The only way of getting around this is by wrapping the strings in quotes within our csv.

ChangeTabularDataType03

This is irritating but we really don’t have a choice, just remember to be explicit in any csv definition that is to be imported directly into a Tabular model.

However, what if we find this out too late? If we’ve already built the model, added all of our DAX calculations in, set up the relationships etc., how do we change the format of an already created column?

Firstly we have to get the csv updated to wrap every string column in quotes.
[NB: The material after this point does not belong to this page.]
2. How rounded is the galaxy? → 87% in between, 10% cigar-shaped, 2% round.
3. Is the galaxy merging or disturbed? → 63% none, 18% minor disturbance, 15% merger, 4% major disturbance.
If we try and just reimport this we’ll get an error “Unable to convert a value to the data type requested for table ‘xxx’ column ‘xxx’. The current operation was cancelled because another operation in the transaction failed.”

ChangeTabularDataType04

So first you have to change the column data type for the table in the designer. Click on the column, then in the column properties, change Data Type to Text.

ChangeTabularDataType05Once this is done, you can reprocess the table and import the actual text.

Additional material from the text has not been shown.